__Given records__.
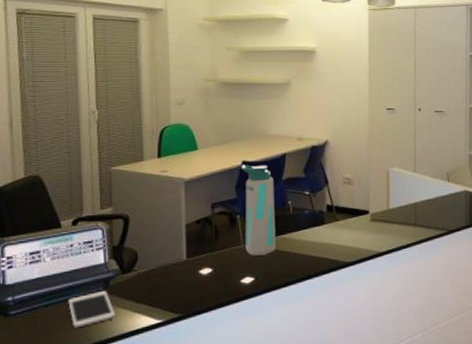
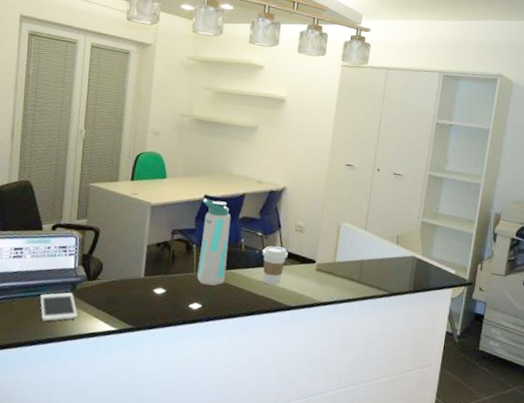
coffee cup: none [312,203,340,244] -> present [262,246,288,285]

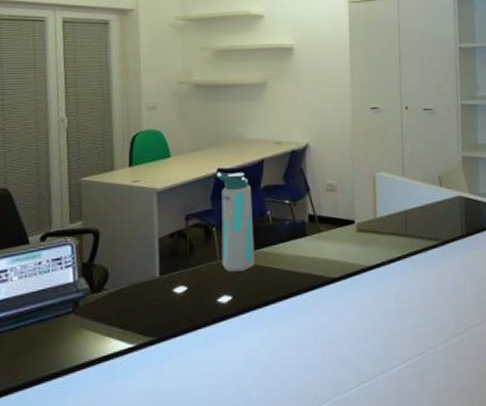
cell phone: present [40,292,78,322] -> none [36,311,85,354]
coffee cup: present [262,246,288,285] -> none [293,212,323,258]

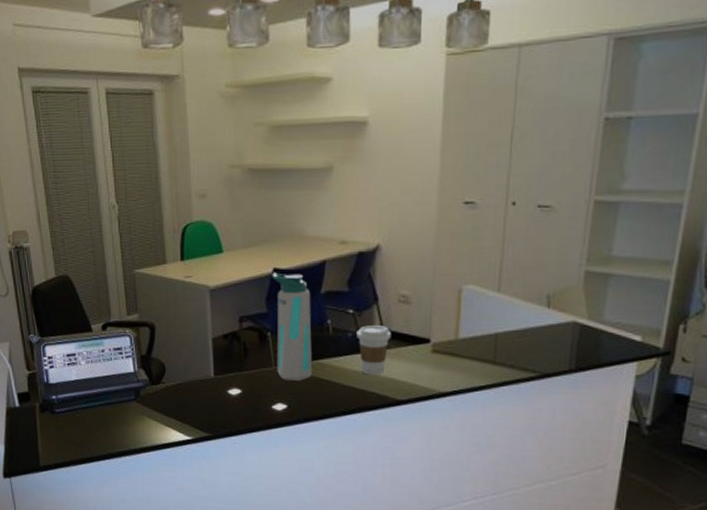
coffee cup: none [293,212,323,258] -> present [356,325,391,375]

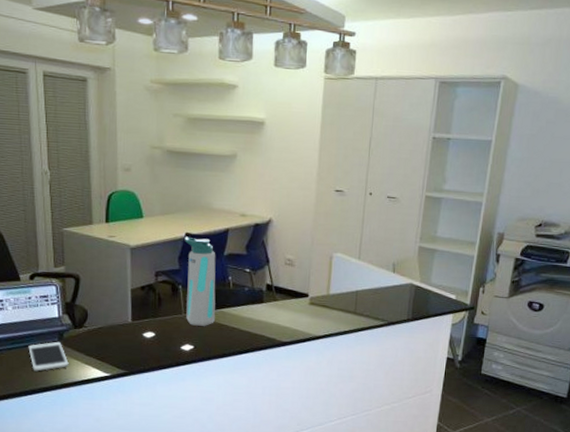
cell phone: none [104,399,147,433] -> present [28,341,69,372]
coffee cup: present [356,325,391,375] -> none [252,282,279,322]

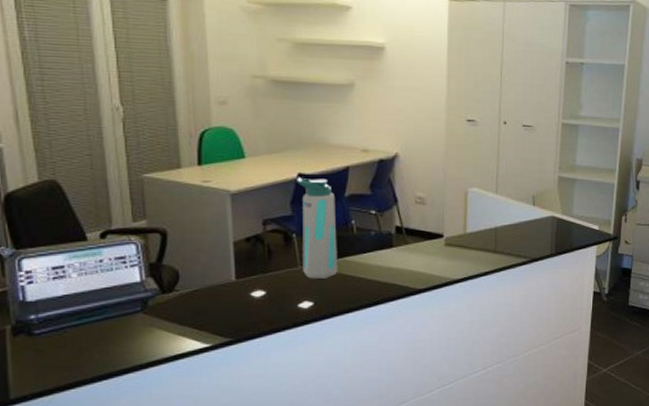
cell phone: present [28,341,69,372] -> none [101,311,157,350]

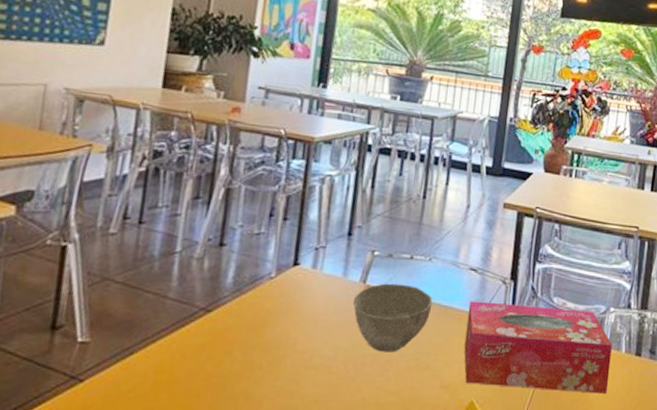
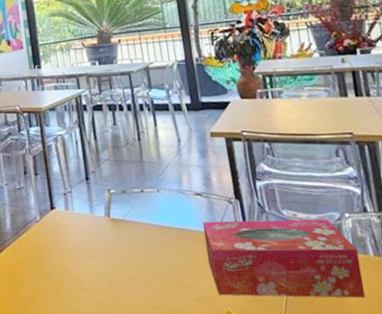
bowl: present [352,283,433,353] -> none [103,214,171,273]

__Description of the task__. Every entry above, pictures excluded, needs to be duplicated exactly.

__Exercise result__.
coffee cup: none [312,203,340,244] -> present [262,246,288,285]

cell phone: present [40,292,78,322] -> none [36,311,85,354]
coffee cup: present [262,246,288,285] -> none [293,212,323,258]

coffee cup: none [293,212,323,258] -> present [356,325,391,375]

cell phone: none [104,399,147,433] -> present [28,341,69,372]
coffee cup: present [356,325,391,375] -> none [252,282,279,322]

cell phone: present [28,341,69,372] -> none [101,311,157,350]

bowl: present [352,283,433,353] -> none [103,214,171,273]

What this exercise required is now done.